**Work instruction**
Pull out the text lines of all the entries below and reproduce them word for word. Leave the pictures out of your answer.

Data entries:
╔══

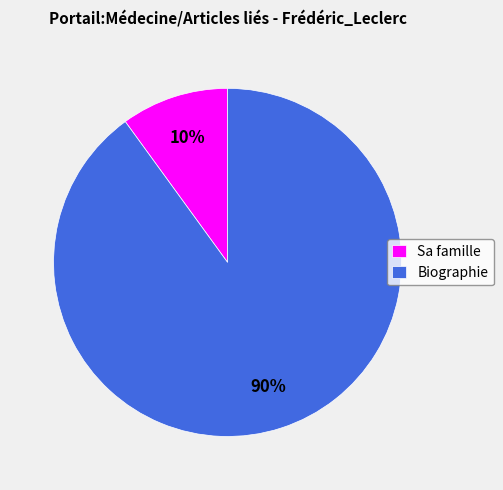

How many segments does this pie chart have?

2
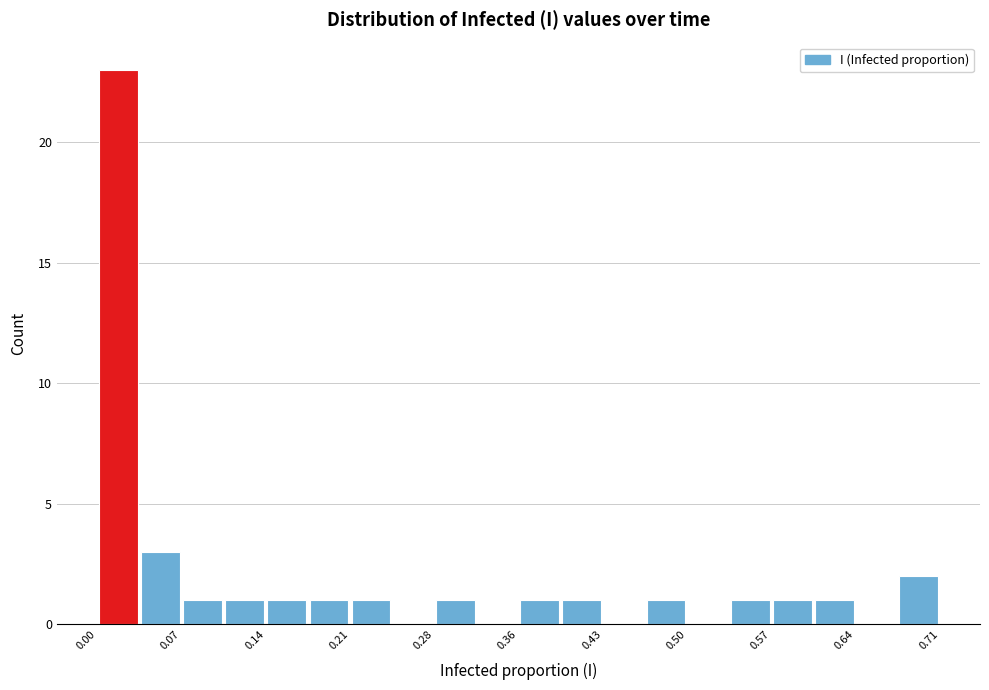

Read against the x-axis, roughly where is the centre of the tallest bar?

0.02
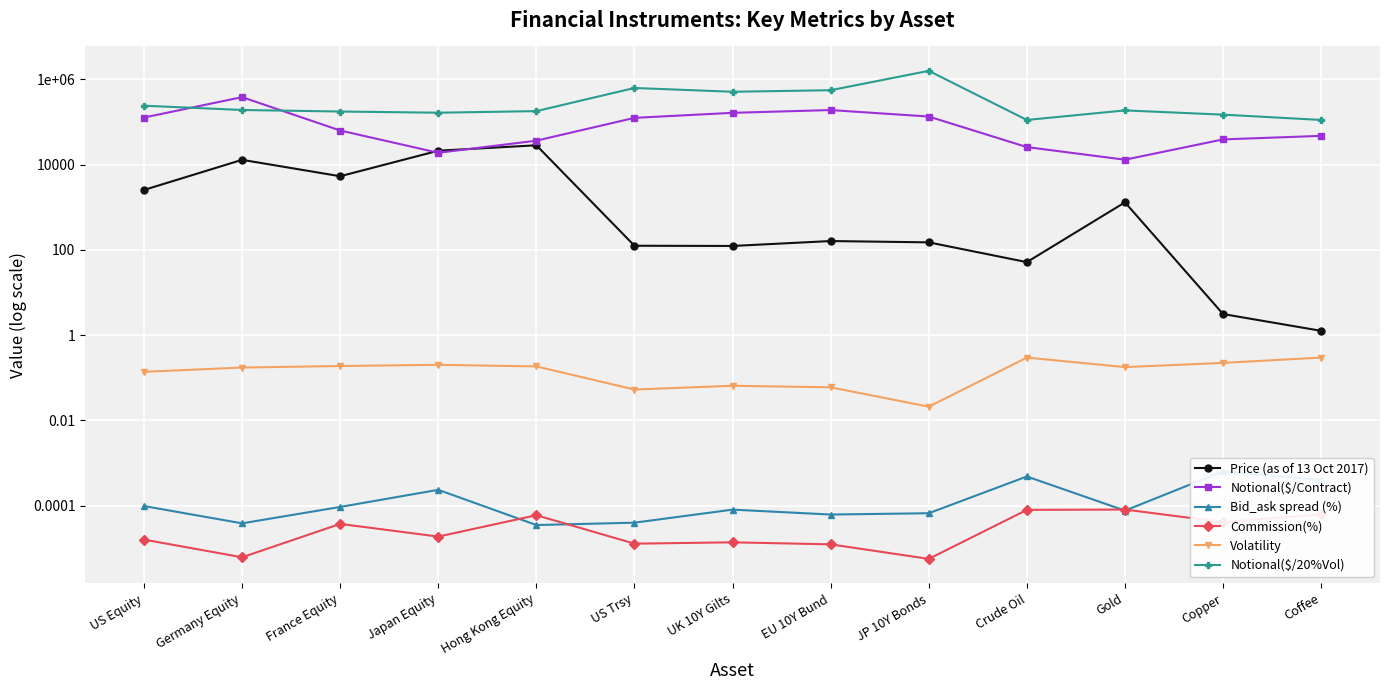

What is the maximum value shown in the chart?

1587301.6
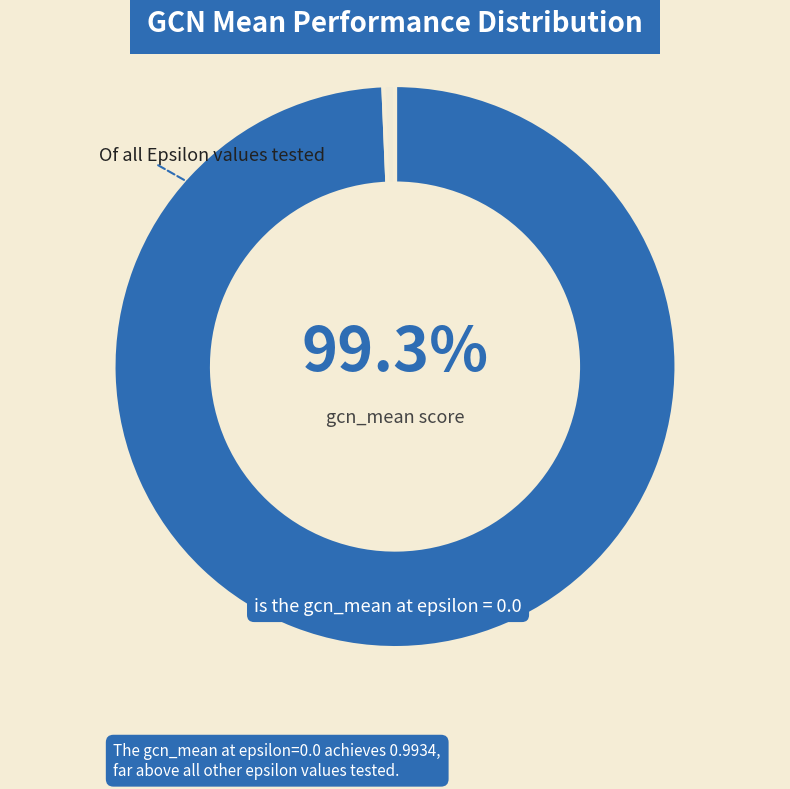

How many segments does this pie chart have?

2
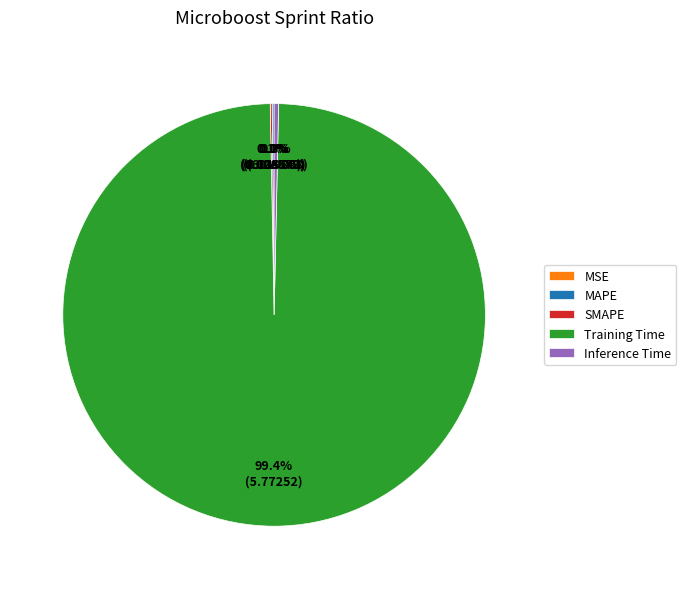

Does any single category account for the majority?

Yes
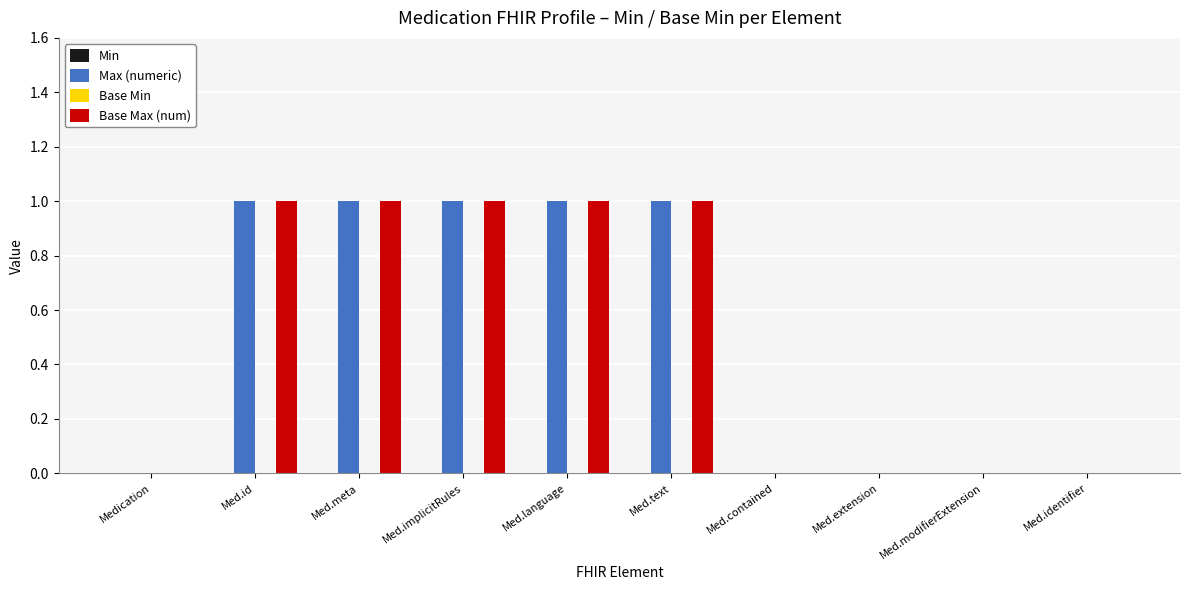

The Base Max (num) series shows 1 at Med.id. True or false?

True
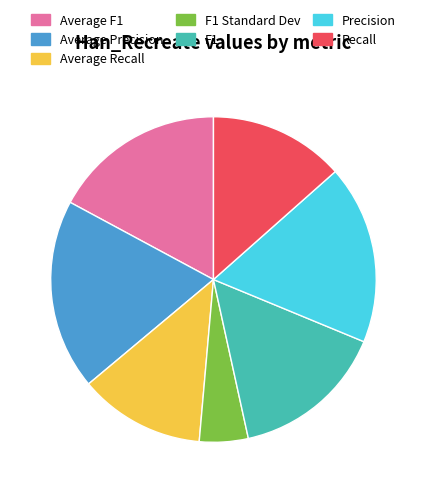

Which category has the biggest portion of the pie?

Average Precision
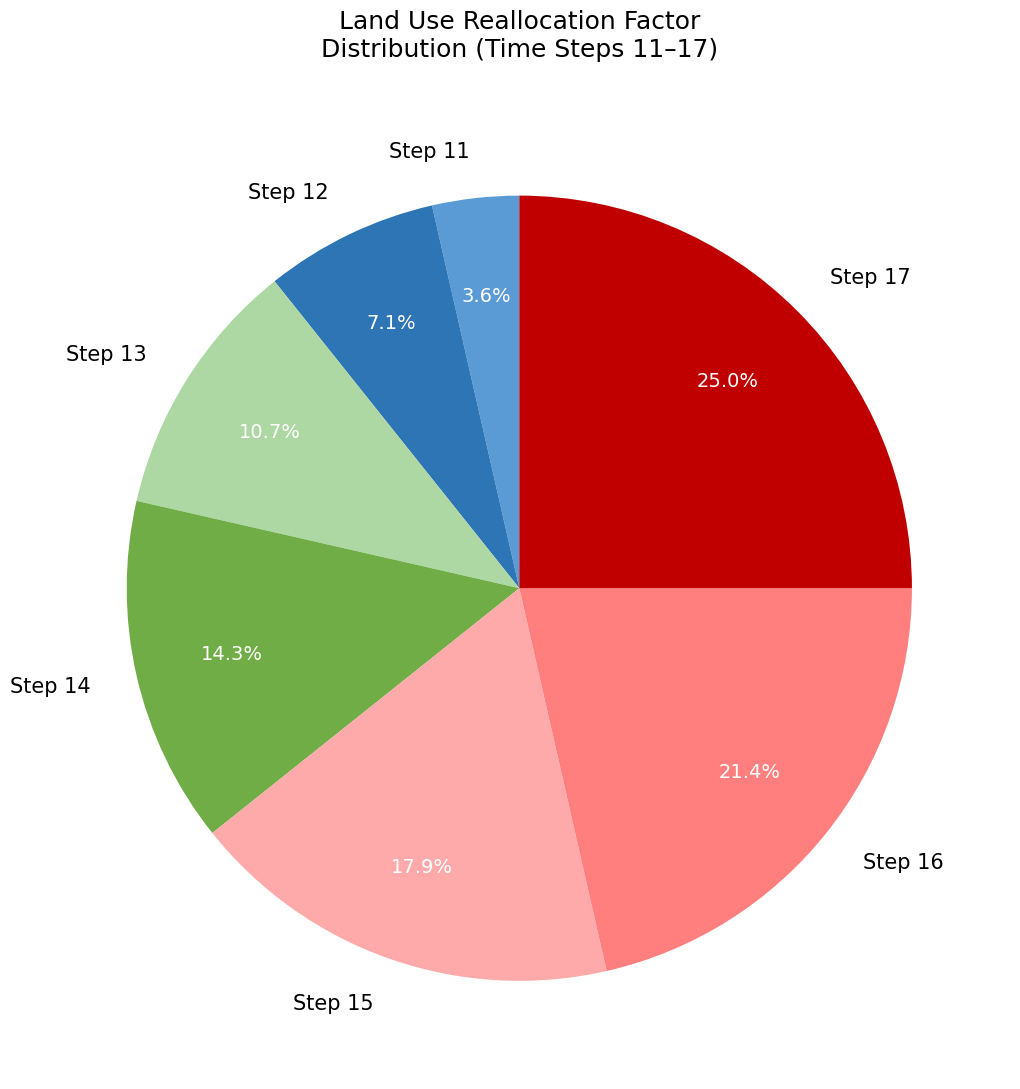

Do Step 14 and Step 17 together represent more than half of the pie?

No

╚══

**Written reply**
How many segments does this pie chart have?

2

Read against the x-axis, roughly where is the centre of the tallest bar?

0.02

What is the maximum value shown in the chart?

1587301.6

How many segments does this pie chart have?

2

Does any single category account for the majority?

Yes

The Base Max (num) series shows 1 at Med.id. True or false?

True

Which category has the biggest portion of the pie?

Average Precision

Do Step 14 and Step 17 together represent more than half of the pie?

No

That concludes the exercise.